Steve Mitchell could hardly believe the news. "The first time I read the numbers," he says, "I kept reloading the Web page and muttering, ‘No, that's not right.'"
But it was. The iPhone learning application that he and his software development colleagues created had skyrocketed to the top of the heap. Called "Memorize Words for Spanish," the game peaked earlier this year as the fourth most popular in a sea of more than 140,000 educational applications.
The rave reviews from iPhone users clogged Mitchell's inbox, including comments like "I was able to speak basic conversational Spanish within an hour of using the app" and "This has to be one of the most impressive Spanish learning tools I've ever used."
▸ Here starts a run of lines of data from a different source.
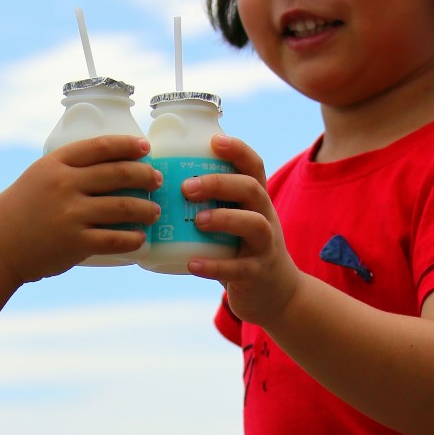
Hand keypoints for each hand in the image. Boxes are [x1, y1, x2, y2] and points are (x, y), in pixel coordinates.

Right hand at [0, 137, 159, 283]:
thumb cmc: (19, 211)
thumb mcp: (37, 177)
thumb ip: (66, 171)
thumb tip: (107, 168)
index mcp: (56, 164)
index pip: (101, 147)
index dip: (128, 145)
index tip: (146, 148)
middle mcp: (65, 185)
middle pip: (119, 173)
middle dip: (145, 176)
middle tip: (156, 181)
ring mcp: (71, 214)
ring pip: (124, 207)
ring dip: (146, 209)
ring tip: (154, 212)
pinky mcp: (76, 242)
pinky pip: (116, 239)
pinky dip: (134, 239)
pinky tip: (141, 238)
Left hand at [183, 135, 302, 327]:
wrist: (276, 293)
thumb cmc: (242, 250)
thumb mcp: (235, 221)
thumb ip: (210, 204)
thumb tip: (157, 186)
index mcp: (257, 200)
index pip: (254, 166)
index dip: (237, 150)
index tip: (214, 141)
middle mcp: (265, 217)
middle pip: (252, 189)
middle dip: (220, 183)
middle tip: (187, 187)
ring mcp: (265, 246)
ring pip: (253, 224)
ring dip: (223, 218)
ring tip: (197, 221)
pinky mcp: (257, 274)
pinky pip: (238, 268)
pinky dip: (214, 265)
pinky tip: (191, 263)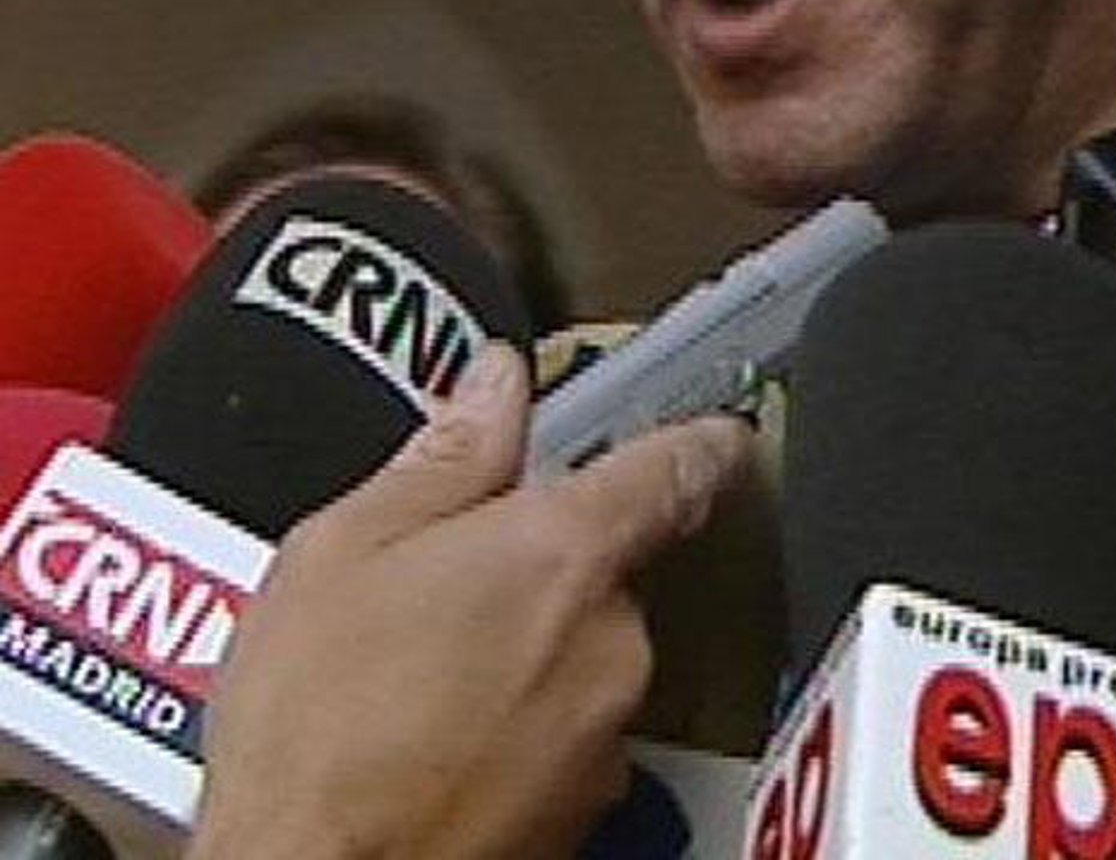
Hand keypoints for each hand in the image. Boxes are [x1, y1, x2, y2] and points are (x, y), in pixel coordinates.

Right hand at [188, 342, 751, 859]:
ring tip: (416, 684)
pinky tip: (433, 746)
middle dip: (538, 571)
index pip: (676, 466)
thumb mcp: (345, 550)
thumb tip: (494, 388)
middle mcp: (610, 643)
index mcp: (563, 553)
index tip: (715, 431)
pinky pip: (564, 740)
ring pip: (581, 659)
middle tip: (443, 591)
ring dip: (525, 655)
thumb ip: (448, 456)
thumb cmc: (312, 738)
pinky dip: (517, 732)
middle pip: (606, 571)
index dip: (698, 439)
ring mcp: (603, 736)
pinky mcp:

It proved a defining moment—one that forever altered the stature and direction of Mitchell's company, Componica, which he founded in 2004. Although his original intent always was to establish a business that focused on language learning software, Mitchell quickly realized he needed to pay the bills. So, he shifted attention to consultant work in one lucrative area of his expertise: developing programs that allow computers to make intelligent decisions from algorithms and data patterns (also known as "machine learning").
In the summer of 2008, however, Mitchell watched closely as the iPhone soared in popularity. He saw an opportunity to get back to his first passion—and benefit from a profitable trend. Mitchell began to assemble his Spanish database of more than 6,000 words, identifying a person to record the proper pronunciation of each. By the following spring, his team had created a flashcard-type learning tool that adapts to a specific learner's progress—a custom algorithm that "knows" when a person is about to forget a word and responds by showing a reminder flashcard before that happens. The end result is a 90 percent word retention rate.
Since Componica's success with iPhone, mobile applications development has moved to the forefront of its business. Mitchell has already released "Memorize Words for Russian" and "Memorize Words for French" and his future plans include other learning tools for iPhone, such as programs for English as a Second Language (ESL) students and vocabulary games for medical professionals.
Says Mitchell: "I like using math to do something useful."